REQUIREMENT: Please replace "measuring spoons" with "tablespoons" in the material from the line with "Number of saucers visible: 7" up to and including the last line, and give back only those lines with all else unchanged and the pictures left out.

★ ★ ★ ★ ★

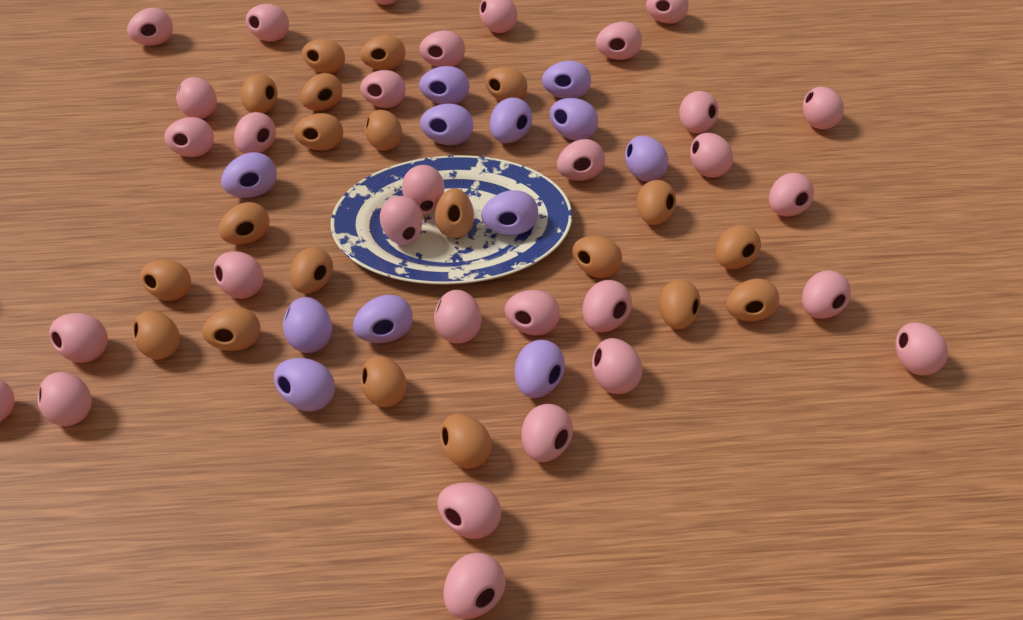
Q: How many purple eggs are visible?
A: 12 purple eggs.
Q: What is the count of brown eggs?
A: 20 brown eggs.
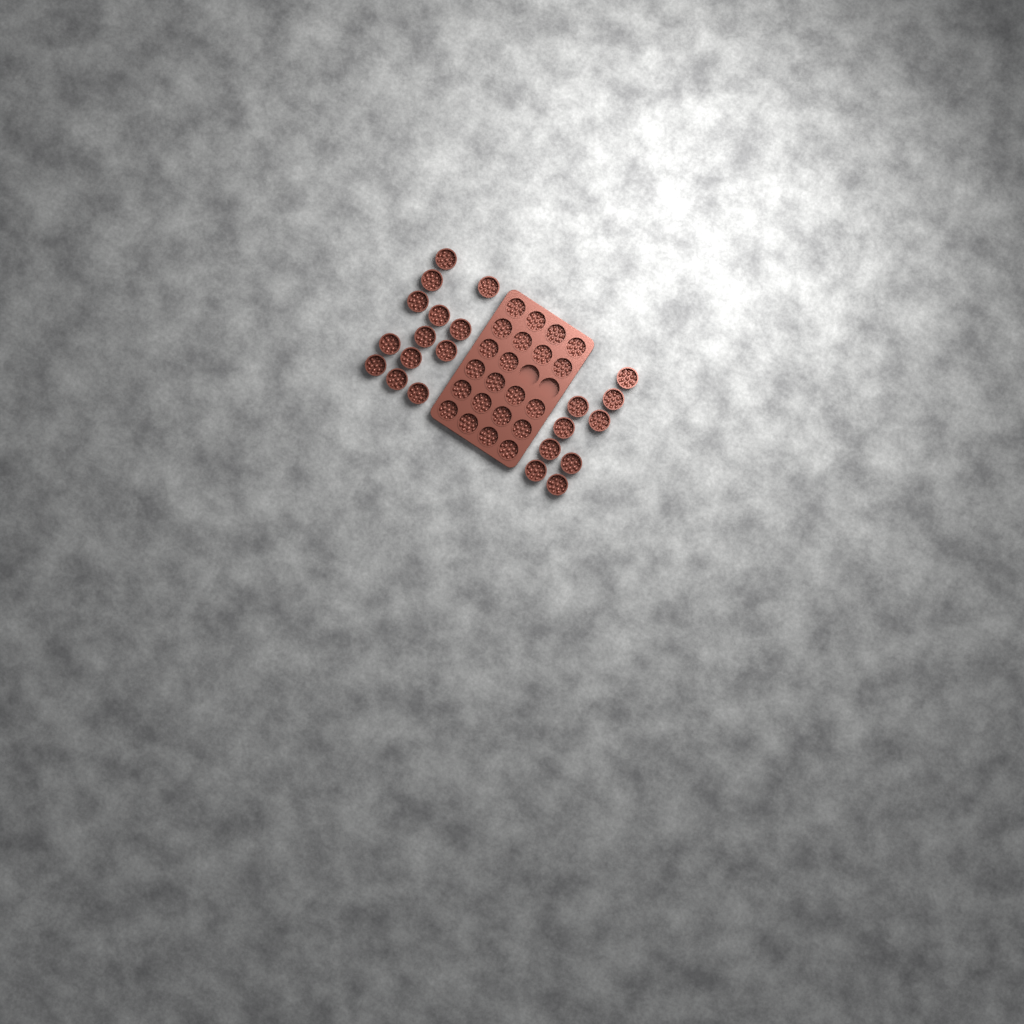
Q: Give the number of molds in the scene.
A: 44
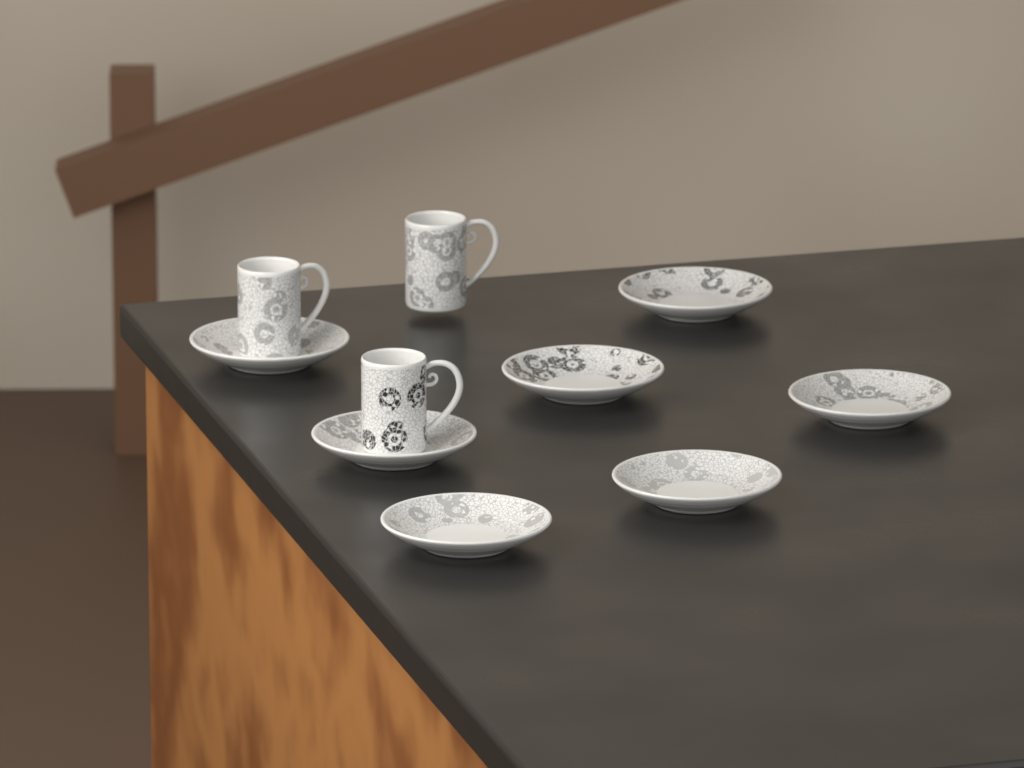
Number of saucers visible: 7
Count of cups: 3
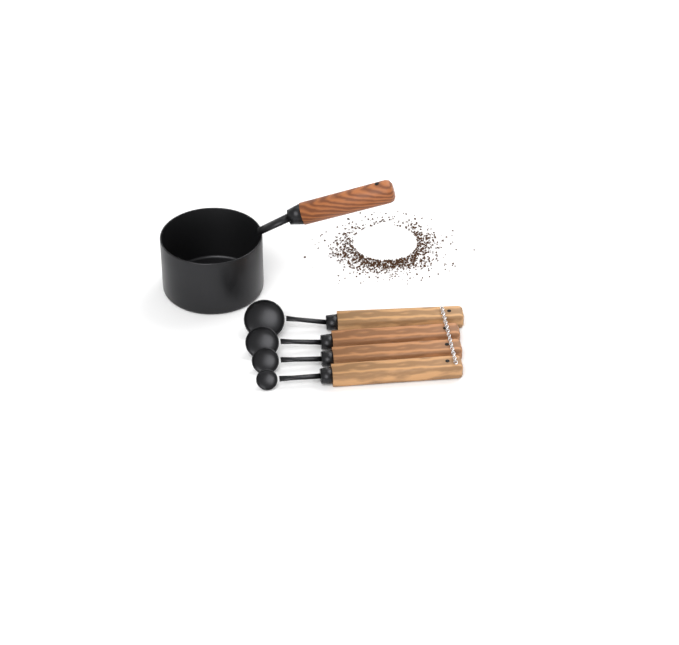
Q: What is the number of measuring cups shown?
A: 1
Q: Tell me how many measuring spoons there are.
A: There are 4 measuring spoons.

★ ★ ★ ★ ★

COMPLETED TASK:
Number of saucers visible: 7
Count of cups: 3
Q: What is the number of measuring cups shown?
A: 1
Q: Tell me how many tablespoons there are.
A: There are 4 tablespoons.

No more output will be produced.